MATERIALS PROVIDED:
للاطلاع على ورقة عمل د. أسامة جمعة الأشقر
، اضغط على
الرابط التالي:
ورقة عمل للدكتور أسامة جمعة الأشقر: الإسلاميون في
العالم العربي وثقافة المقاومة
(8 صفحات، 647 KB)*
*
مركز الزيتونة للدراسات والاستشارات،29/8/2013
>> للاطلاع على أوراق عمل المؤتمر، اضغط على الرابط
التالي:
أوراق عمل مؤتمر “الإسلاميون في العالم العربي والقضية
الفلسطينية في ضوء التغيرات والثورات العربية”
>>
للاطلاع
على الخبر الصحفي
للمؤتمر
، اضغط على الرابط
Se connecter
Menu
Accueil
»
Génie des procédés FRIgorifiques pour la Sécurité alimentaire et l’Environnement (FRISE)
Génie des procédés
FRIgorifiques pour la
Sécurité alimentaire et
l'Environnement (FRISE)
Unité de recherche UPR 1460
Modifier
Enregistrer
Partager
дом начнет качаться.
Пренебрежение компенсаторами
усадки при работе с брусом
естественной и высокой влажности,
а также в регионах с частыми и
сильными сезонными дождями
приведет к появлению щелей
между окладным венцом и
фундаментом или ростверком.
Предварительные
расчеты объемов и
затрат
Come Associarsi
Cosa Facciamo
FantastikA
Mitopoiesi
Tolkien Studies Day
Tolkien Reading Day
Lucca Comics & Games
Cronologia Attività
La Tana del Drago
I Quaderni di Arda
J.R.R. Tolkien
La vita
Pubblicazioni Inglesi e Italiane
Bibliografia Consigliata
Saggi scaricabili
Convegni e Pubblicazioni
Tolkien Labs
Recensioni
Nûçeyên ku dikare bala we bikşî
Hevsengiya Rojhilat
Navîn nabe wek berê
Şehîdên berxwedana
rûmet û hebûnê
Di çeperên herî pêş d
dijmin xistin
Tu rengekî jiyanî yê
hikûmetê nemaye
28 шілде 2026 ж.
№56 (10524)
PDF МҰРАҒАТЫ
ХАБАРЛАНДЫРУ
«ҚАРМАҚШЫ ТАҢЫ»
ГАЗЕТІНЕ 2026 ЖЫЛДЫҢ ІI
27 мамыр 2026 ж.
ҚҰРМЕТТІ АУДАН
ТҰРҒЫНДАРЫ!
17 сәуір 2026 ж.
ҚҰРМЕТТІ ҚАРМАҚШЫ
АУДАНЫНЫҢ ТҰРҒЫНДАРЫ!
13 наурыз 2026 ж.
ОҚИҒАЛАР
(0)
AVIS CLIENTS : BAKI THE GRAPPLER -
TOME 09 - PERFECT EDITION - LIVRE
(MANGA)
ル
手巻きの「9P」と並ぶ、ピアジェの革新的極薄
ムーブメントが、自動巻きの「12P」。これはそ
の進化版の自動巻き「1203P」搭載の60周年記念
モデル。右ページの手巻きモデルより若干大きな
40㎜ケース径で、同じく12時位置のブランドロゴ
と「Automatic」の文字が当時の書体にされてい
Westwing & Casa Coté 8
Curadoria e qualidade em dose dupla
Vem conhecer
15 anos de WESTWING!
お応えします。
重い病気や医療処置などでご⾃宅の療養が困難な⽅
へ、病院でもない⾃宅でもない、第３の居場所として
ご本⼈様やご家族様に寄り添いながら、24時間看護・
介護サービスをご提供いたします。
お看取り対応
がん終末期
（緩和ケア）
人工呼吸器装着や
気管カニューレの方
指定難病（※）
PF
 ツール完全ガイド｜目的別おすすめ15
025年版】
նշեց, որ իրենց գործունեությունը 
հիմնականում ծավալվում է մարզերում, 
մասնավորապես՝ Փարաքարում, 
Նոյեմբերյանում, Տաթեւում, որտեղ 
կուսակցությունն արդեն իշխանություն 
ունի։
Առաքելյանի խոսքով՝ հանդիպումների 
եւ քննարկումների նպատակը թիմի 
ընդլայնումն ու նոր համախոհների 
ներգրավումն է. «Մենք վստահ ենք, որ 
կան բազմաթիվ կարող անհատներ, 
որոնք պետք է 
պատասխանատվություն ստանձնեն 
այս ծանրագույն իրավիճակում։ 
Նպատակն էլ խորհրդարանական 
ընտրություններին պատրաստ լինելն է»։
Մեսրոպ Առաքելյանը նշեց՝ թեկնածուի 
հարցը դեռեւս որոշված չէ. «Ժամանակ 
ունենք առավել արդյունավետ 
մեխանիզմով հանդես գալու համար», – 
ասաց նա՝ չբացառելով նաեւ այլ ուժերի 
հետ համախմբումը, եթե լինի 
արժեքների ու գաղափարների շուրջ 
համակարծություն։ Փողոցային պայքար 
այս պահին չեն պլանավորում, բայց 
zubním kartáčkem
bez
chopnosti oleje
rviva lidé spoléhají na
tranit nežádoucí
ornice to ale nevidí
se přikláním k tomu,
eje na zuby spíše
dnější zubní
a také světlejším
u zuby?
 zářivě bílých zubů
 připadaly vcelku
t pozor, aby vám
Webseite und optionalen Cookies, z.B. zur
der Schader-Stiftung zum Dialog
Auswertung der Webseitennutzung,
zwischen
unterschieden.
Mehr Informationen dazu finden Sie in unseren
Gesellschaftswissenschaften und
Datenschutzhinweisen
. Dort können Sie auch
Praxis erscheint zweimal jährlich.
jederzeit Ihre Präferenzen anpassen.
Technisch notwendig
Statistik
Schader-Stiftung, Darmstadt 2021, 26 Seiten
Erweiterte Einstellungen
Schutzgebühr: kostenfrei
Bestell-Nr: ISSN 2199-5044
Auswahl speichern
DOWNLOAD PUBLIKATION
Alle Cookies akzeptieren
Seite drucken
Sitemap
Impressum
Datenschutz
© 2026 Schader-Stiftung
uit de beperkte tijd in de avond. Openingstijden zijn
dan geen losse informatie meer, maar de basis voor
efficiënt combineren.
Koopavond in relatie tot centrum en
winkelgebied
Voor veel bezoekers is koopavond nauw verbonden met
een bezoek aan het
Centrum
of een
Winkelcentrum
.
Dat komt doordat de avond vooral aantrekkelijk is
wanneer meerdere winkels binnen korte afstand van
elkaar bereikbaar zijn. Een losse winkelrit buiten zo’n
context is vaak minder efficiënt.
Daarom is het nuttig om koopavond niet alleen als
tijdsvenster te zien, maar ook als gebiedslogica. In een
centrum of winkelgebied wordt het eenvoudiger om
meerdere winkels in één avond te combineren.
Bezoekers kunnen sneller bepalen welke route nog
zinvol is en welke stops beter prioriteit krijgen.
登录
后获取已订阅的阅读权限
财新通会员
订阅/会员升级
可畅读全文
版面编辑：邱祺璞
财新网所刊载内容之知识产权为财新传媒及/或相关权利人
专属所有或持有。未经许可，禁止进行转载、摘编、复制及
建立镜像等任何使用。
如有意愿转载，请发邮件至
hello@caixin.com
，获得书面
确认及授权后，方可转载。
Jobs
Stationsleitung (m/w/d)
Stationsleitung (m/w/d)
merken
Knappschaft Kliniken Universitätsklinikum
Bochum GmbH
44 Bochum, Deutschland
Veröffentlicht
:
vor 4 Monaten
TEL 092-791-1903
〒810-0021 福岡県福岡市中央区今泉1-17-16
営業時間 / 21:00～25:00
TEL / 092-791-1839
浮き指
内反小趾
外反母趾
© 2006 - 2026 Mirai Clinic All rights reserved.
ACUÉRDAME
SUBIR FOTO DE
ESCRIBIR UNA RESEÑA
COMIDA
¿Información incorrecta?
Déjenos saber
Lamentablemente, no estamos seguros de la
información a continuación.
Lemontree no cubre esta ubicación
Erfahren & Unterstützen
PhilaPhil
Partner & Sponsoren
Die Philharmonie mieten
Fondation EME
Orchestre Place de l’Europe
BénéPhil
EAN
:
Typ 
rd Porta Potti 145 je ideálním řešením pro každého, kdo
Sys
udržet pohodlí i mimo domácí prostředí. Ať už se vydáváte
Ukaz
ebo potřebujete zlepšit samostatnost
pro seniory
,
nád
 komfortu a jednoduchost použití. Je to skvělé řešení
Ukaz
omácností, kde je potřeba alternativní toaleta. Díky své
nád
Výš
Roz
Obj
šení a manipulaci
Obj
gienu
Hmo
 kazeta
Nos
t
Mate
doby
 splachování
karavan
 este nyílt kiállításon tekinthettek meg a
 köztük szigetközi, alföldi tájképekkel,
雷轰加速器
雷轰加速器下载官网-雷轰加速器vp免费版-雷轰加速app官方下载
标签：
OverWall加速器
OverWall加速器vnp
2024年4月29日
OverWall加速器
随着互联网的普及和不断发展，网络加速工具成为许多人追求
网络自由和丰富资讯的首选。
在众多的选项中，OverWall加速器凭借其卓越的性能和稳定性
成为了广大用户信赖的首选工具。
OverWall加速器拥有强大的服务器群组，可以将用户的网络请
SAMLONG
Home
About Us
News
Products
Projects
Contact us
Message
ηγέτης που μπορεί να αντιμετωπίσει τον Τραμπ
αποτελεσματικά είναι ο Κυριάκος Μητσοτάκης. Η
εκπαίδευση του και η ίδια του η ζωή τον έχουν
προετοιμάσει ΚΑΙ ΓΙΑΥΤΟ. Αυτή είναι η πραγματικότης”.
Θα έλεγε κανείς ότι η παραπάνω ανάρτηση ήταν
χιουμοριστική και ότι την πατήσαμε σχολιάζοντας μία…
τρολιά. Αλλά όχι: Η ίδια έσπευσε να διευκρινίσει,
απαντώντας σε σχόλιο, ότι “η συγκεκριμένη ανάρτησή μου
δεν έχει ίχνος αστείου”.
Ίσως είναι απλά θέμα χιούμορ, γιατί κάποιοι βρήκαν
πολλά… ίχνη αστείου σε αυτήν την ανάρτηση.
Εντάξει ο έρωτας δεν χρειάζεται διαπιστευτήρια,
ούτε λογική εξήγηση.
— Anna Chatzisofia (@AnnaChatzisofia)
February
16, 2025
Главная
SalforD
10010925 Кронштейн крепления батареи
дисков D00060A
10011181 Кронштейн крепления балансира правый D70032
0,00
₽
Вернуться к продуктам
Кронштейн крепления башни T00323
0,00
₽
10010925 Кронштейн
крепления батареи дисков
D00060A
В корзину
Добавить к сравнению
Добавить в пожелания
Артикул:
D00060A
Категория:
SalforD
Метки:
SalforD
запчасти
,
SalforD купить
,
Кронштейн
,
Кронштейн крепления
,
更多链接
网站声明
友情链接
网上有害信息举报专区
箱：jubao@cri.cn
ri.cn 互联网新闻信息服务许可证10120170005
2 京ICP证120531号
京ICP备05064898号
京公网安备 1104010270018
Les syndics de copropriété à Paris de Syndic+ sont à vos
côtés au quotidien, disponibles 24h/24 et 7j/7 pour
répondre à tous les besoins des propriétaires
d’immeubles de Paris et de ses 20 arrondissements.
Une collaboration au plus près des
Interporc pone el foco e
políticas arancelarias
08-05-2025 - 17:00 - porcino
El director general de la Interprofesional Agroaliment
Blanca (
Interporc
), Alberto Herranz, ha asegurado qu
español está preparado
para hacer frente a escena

YOUR OBJECTIVE: Your output should be an exact transcription of the line that holds "Вернуться к продуктам" and each line after it through the end of the listing above.

WORKED SOLUTION:
Вернуться к продуктам
Кронштейн крепления башни T00323
0,00
₽
10010925 Кронштейн
крепления батареи дисков
D00060A
В корзину
Добавить к сравнению
Добавить в пожелания
Артикул:
D00060A
Категория:
SalforD
Метки:
SalforD
запчасти
,
SalforD купить
,
Кронштейн
,
Кронштейн крепления
,
更多链接
网站声明
友情链接
网上有害信息举报专区
箱：jubao@cri.cn
ri.cn 互联网新闻信息服务许可证10120170005
2 京ICP证120531号
京ICP备05064898号
京公网安备 1104010270018
Les syndics de copropriété à Paris de Syndic+ sont à vos
côtés au quotidien, disponibles 24h/24 et 7j/7 pour
répondre à tous les besoins des propriétaires
d’immeubles de Paris et de ses 20 arrondissements.
Une collaboration au plus près des
Interporc pone el foco e
políticas arancelarias
08-05-2025 - 17:00 - porcino
El director general de la Interprofesional Agroaliment
Blanca (
Interporc
), Alberto Herranz, ha asegurado qu
español está preparado
para hacer frente a escena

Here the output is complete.